Pediatr Dev Pathol. 2011 Jan-Feb;14(1):20-7. doi: 10.2350/09-09-0709-OA.1. Epub 2010 Jan 5.
Preterm infants are at risk for bronchopulmonary dysplasia (BPD), a chronic lung disease characterized by disrupted alveolar remodeling and microvascular dysangiogenesis. The pathogenesis of BPD is multifactorial, with contributions from antenatal and/or postnatal infection and inflammation. The potential role of dendritic cells, critical immune regulatory cells with potent angiogenic activities, remains undetermined. We studied the prevalence and topography of dendritic cells in postmortem lungs of short- and long-term ventilated preterm infants born between 23 and 29 weeks in gestation. Controls were age-matched infants who had lived less than 12 hours. Dendritic cells were identified by anti-DC-SIGN immunohistochemistry and were co-localized with endothelial and smooth muscle cells by double immunofluorescence.
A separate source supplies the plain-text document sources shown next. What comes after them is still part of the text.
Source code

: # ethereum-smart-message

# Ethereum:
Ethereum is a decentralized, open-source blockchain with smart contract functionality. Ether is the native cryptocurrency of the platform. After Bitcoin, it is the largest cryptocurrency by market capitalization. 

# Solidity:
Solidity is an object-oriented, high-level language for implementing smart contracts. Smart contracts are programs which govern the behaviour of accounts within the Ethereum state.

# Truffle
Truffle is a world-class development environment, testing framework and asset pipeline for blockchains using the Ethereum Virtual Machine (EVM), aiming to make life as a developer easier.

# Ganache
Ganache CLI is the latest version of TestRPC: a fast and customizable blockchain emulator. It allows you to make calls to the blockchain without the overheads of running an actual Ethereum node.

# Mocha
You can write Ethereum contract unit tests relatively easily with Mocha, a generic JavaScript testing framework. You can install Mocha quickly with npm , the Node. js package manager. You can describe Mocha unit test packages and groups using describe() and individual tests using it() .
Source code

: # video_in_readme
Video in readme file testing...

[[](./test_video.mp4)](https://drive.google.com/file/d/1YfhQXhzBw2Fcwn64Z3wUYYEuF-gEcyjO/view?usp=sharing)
Lungs of early and late control infants without evidence of antenatal infection contained scattered DC-SIGN-positive dendritic cells in the peripheral lung parenchyma. Lungs of early control infants with a history of chorioamnionitis/antenatal infection and lungs of short- or long-term ventilated preterm infants showed a dramatic (more than 3-fold) increase in dendritic cells. Double labeling highlighted a close association between dendritic cells and small- or medium-sized pulmonary vessels. In conclusion, we demonstrated that dendritic cells are an integral component of normal postcanalicular lung development. Antenatal infection and ventilation/BPD are associated with significant pulmonary recruitment of dendritic cells. The recently described angiogenic effects of dendritic cells and their intimate association with the pulmonary microvasculature indicate that dendritic cells may participate in BPD-associated dysangiogenesis. Elucidation of the role of this immunovascular axis may lead to novel therapeutic approaches to BPD.
早产儿有患支气管肺发育不良(BPD)的风险,这是一种慢性肺部疾病,其特征为肺泡重塑中断和微血管发育异常。BPD的发病机制是多因素的,产前和/或产后感染及炎症都有影响。树突状细胞作为具有强大血管生成活性的关键免疫调节细胞,其潜在作用尚未确定。我们研究了妊娠23至29周出生的短期和长期机械通气早产儿尸检肺中树突状细胞的患病率和分布情况。对照组为存活时间少于12小时、年龄匹配的婴儿。通过抗DC-SIGN免疫组织化学鉴定树突状细胞,并通过双重免疫荧光将其与内皮细胞和平滑肌细胞共定位。无产前感染证据的早期和晚期对照婴儿的肺,在周边肺实质中有散在的DC-SIGN阳性树突状细胞。有绒毛膜羊膜炎/产前感染病史的早期对照婴儿的肺以及短期或长期机械通气早产儿的肺,树突状细胞显著增加(超过3倍)。双重标记突出显示了树突状细胞与中小尺寸肺血管之间的密切关联。总之,我们证明树突状细胞是正常终末细支气管后肺发育的一个组成部分。产前感染和机械通气/BPD与树突状细胞在肺部的大量募集有关。最近描述的树突状细胞的血管生成作用及其与肺微血管的密切关联表明,树突状细胞可能参与了与BPD相关的血管发育异常。阐明这种免疫血管轴的作用可能会带来治疗BPD的新方法。